I think about that night her temperature dropped and it still makes my heart ache.  We had finished the bone marrow biopsy earlier in the day, my dad had left the hospital for the night and June and I were settling down when I noticed she was lethargic.  I felt her head and she was ice cold, I yelled for the nurse who came in and then called for the attending.  They took her into a procedure room across the hallway and had to do a lumbar puncture unsedated, my nurse who had been done with her shift for an hour already sat in our room and cried along with me while we listened to Mia crying out.  She stayed there with me until they brought her back, by this time it was around 2:00 am. We wrapped her in electric blankets and I climbed into the crib to hold her while she slept and sing her our favorite songs.  I had no idea what tomorrow would bring, I was scared the doctors would come and tell me there was nothing more they could do, they couldn't treat when they didn't know what was wrong.

It was one of the most terrifying nights of my life.  In typical Mia fashion she bounced back the next day, you would have never been able to tell something was wrong.  I'm guessing that the temperature dropping was a side effect of the anesthesia used during the biopsy, but at the time all I knew was that she had some kind of undiagnosed illness, she had been sick for 2 months, and this could be her body shutting down.  Three days later we were being discharged with a diagnosis and a treatment plan.  The nurse who stayed with me that night was coming in for her shift as we were leaving and she hugged us and cried, she was worried about Mia all weekend and couldn't believe how well she looked and that we were going home.

JuneBug 1 month post diagnosis, still not feeling the best but happy to be home.
Junebug has been pain free for over a year and a half and we rarely see her rash anymore. It still blows my mind how far we've come, it's like nothing ever happened. The only traces of anything are a few scars on her chest and neck from where they placed central lines.

We are so fortunate to have her feeling well.  So many kids with this disease struggle for years, in constant pain every day.  I know parents who are considering risky bone marrow transplants because they can't find anything to relieve their children's pain, parents who have to face hip and knee replacements for their 7 year olds because this disease has damaged their little bodies so badly in such a short amount of time.  We are just so fortunate JuneBug is on her way to remission, she seems to be one of the few lucky ones. 

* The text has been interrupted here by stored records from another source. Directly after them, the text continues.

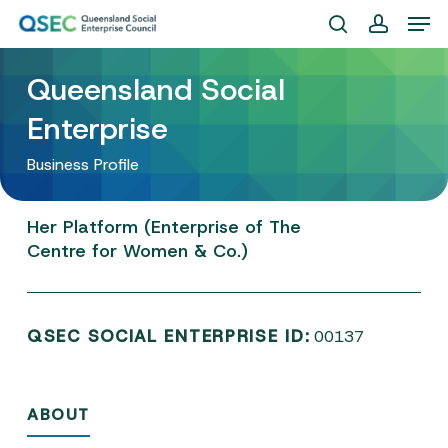
Skip
Men
to
search
account
Close
main
Queensland Social
Menu
content
Enterprise
Business Profile
Her
Platform
(Enterprise
of
The
Centre
for
Women
&
Co.)
QSEC SOCIAL ENTERPRISE ID:
00137
ABOUT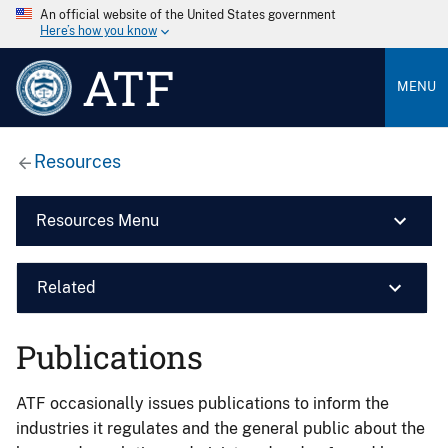
An official website of the United States government
Here’s how you know
ATF
MENU
Resources
Resources Menu
Related
Publications
ATF occasionally issues publications to inform the
industries it regulates and the general public about the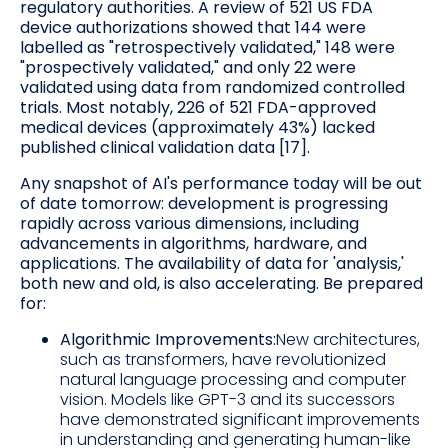
regulatory authorities. A review of 521 US FDA
device authorizations showed that 144 were
labelled as "retrospectively validated," 148 were
"prospectively validated," and only 22 were
validated using data from randomized controlled
trials. Most notably, 226 of 521 FDA-approved
medical devices (approximately 43%) lacked
published clinical validation data [17].
Any snapshot of AI's performance today will be out
of date tomorrow: development is progressing
rapidly across various dimensions, including
advancements in algorithms, hardware, and
applications. The availability of data for 'analysis,'
both new and old, is also accelerating. Be prepared
for:
Algorithmic Improvements:
New architectures,
such as transformers, have revolutionized
natural language processing and computer
vision. Models like GPT-3 and its successors
have demonstrated significant improvements
in understanding and generating human-like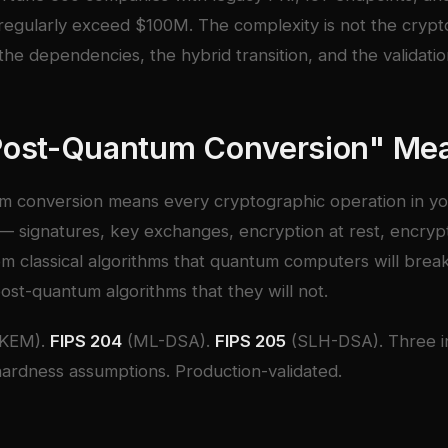
 regularly exceed $100M. The complexity is not the crypto
the dependencies, the hybrid transition, and the validatio
Post-Quantum Conversion" Me
m conversion means every cryptographic operation in y
 — signatures, key exchanges, encryption at rest, encrypti
m classical algorithms that quantum computers will brea
ost-quantum algorithms that they will not.
KEM).
FIPS 204
(ML-DSA).
FIPS 205
(SLH-DSA). Three 
ardness assumptions. Production-validated.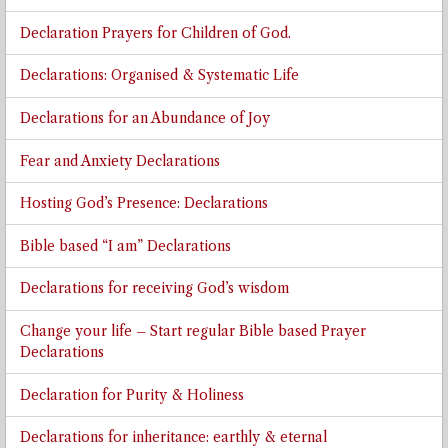
Declaration Prayers for Children of God.
Declarations: Organised & Systematic Life
Declarations for an Abundance of Joy
Fear and Anxiety Declarations
Hosting God’s Presence: Declarations
Bible based “I am” Declarations
Declarations for receiving God’s wisdom
Change your life – Start regular Bible based Prayer
Declarations
Declaration for Purity & Holiness
Declarations for inheritance: earthly & eternal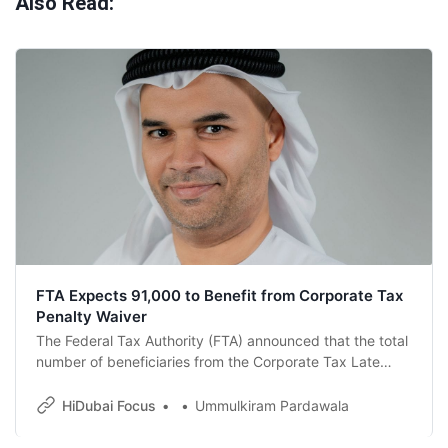
Also Read:
FTA Expects 91,000 to Benefit from Corporate Tax
Penalty Waiver
The Federal Tax Authority (FTA) announced that the total
number of beneficiaries from the Corporate Tax Late
Registration Penalty Waiver initiative exceeded 68,600
Taxable Persons for Corporate Tax purposes during
HiDubai Focus
Ummulkiram Pardawala
2025 and the elapsed period of 2026.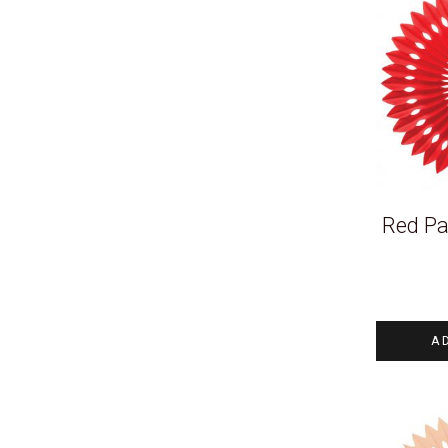
Red Pa
A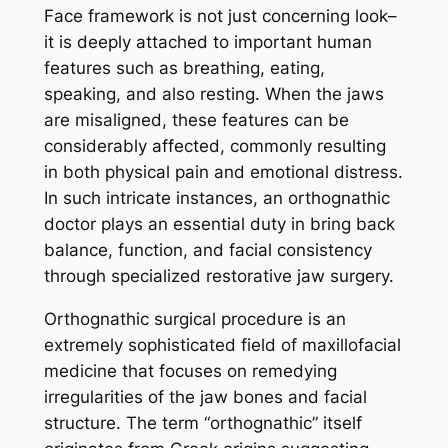
Face framework is not just concerning look–
it is deeply attached to important human
features such as breathing, eating,
speaking, and also resting. When the jaws
are misaligned, these features can be
considerably affected, commonly resulting
in both physical pain and emotional distress.
In such intricate instances, an orthognathic
doctor plays an essential duty in bring back
balance, function, and facial consistency
through specialized restorative jaw surgery.
Orthognathic surgical procedure is an
extremely sophisticated field of maxillofacial
medicine that focuses on remedying
irregularities of the jaw bones and facial
structure. The term “orthognathic” itself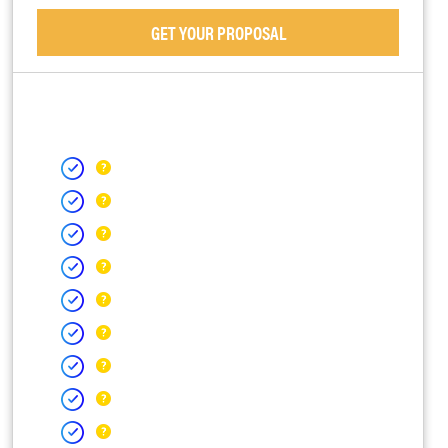
GET YOUR PROPOSAL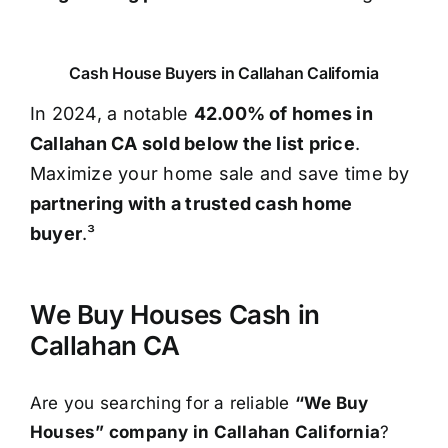
Cash House Buyers in Callahan California
In 2024, a notable
42.00% of homes in
Callahan CA sold below the list price
.
Maximize your home sale and save time by
partnering with a trusted cash home
buyer
.³
We Buy Houses Cash in
Callahan CA
Are you searching for a reliable
“We Buy
Houses” company in Callahan California
?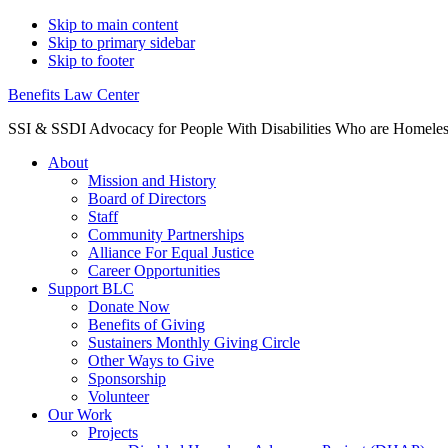
Skip to main content
Skip to primary sidebar
Skip to footer
Benefits Law Center
SSI & SSDI Advocacy for People With Disabilities Who are Homele
About
Mission and History
Board of Directors
Staff
Community Partnerships
Alliance For Equal Justice
Career Opportunities
Support BLC
Donate Now
Benefits of Giving
Sustainers Monthly Giving Circle
Other Ways to Give
Sponsorship
Volunteer
Our Work
Projects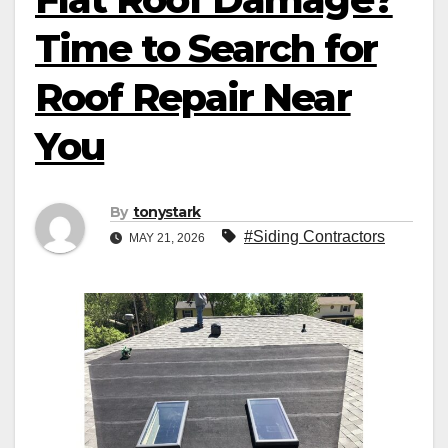
Time to Search for
Roof Repair Near
You
By
tonystark
#Siding Contractors
MAY 21, 2026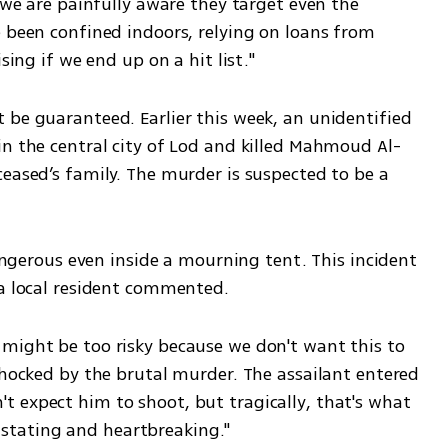
 we are painfully aware they target even the 
 been confined indoors, relying on loans from 
sing if we end up on a hit list."
 be guaranteed. Earlier this week, an unidentified 
in the central city of Lod and killed Mahmoud Al-
eased’s family. The murder is suspected to be a 
dangerous even inside a mourning tent. This incident 
 a local resident commented.
might be too risky because we don't want this to 
shocked by the brutal murder. The assailant entered 
 expect him to shoot, but tragically, that's what 
tating and heartbreaking."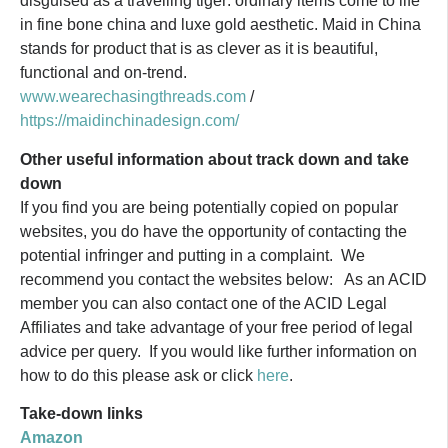
disguised as a travelling tiger: ordinary items come to life
in fine bone china and luxe gold aesthetic. Maid in China
stands for product that is as clever as it is beautiful,
functional and on-trend.
www.wearechasingthreads.com
/
https://maidinchinadesign.com/
Other useful information about track down and take
down
If you find you are being potentially copied on popular
websites, you do have the opportunity of contacting the
potential infringer and putting in a complaint. We
recommend you contact the websites below: As an ACID
member you can also contact one of the ACID Legal
Affiliates and take advantage of your free period of legal
advice per query. If you would like further information on
how to do this please ask or click
here
.
Take-down links
Amazon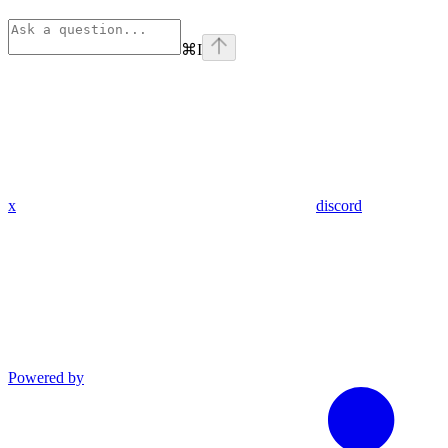
⌘
I
x
discord
Powered by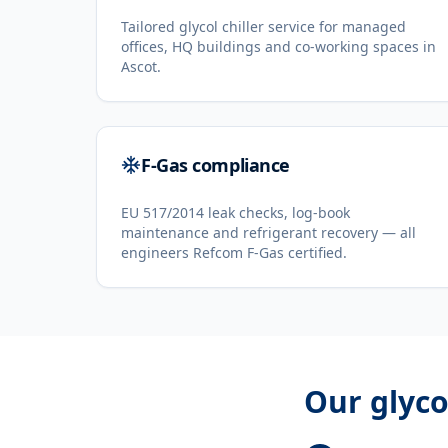
Tailored glycol chiller service for managed
offices, HQ buildings and co-working spaces in
Ascot.
F-Gas compliance
EU 517/2014 leak checks, log-book
maintenance and refrigerant recovery — all
engineers Refcom F-Gas certified.
Our
glyco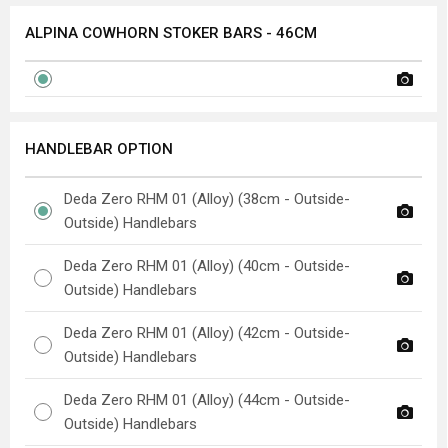
ALPINA COWHORN STOKER BARS - 46CM
HANDLEBAR OPTION
Deda Zero RHM 01 (Alloy) (38cm - Outside-
Outside) Handlebars
Deda Zero RHM 01 (Alloy) (40cm - Outside-
Outside) Handlebars
Deda Zero RHM 01 (Alloy) (42cm - Outside-
Outside) Handlebars
Deda Zero RHM 01 (Alloy) (44cm - Outside-
Outside) Handlebars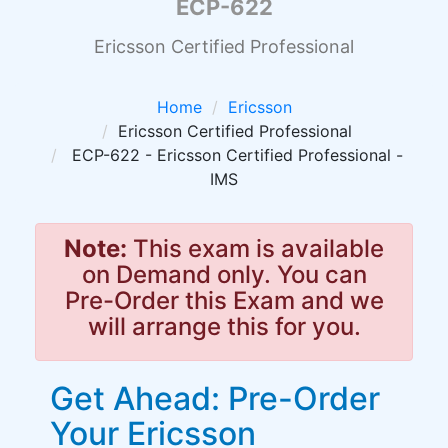
ECP-622
Ericsson Certified Professional
Home
Ericsson
Ericsson Certified Professional
ECP-622 - Ericsson Certified Professional -
IMS
Note:
This exam is available
on Demand only. You can
Pre-Order this Exam and we
will arrange this for you.
Get Ahead: Pre-Order
Your Ericsson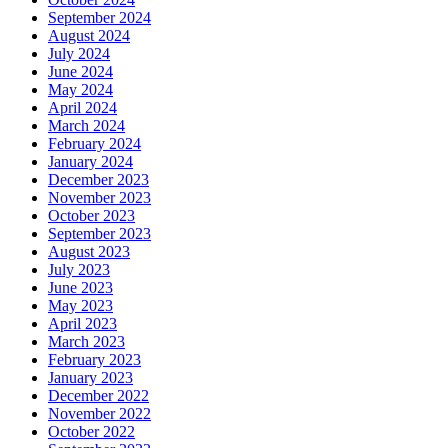
September 2024
August 2024
July 2024
June 2024
May 2024
April 2024
March 2024
February 2024
January 2024
December 2023
November 2023
October 2023
September 2023
August 2023
July 2023
June 2023
May 2023
April 2023
March 2023
February 2023
January 2023
December 2022
November 2022
October 2022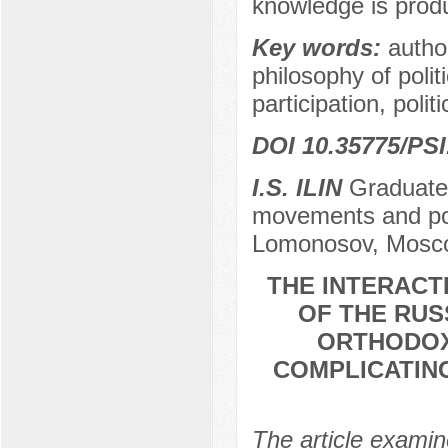
knowledge is prod
Key words:
author
philosophy of polit
participation, polit
DOI 10.35775/PSI
I.S. ILIN
Graduate 
movements and poli
Lomonosov, Mosco
THE INTERACT
OF THE RUS
ORTHODOX
COMPLICATING
The article examin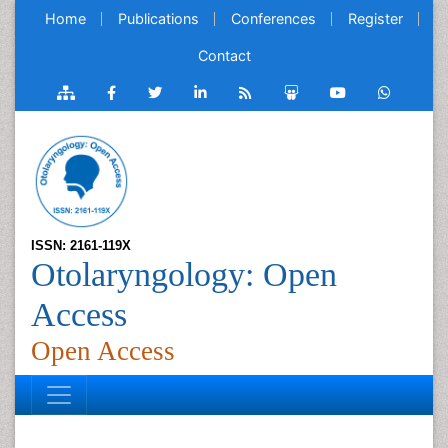
Home
Publications
Conferences
Register
Contact
ISSN: 2161-119X
Otolaryngology: Open
Access
Open Access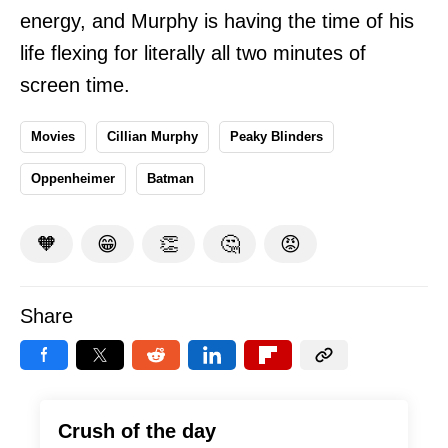
energy, and Murphy is having the time of his
life flexing for literally all two minutes of
screen time.
Movies
Cillian Murphy
Peaky Blinders
Oppenheimer
Batman
🧡
😁
👏
🤔
😡
Share
Crush of the day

This time next month I'm hoping to write a post about remission!  stay tuned :)

Monday, December 16, 2013

Jingle Bell Run 2013!

Thanks to all who supported our team this year!
Mia loved our sugar plum costumes!
We had a blast despite it being FREEZING COLD!  We raised $235.00 for the Arthritis Foundation bringing our total funds raised for research to $2,450.00 in only 1 year!!!!!  Thank you to my friends, family, and co-workers for donating! 
Junebug is still doing fantastic, we have our checkup next Friday and I'm hoping after this we can stretch our appointments out to every 6 months.  As much as I love seeing Dr. S. it would be nice not to have to take that long drive until it's warm out again.  Wish us luck!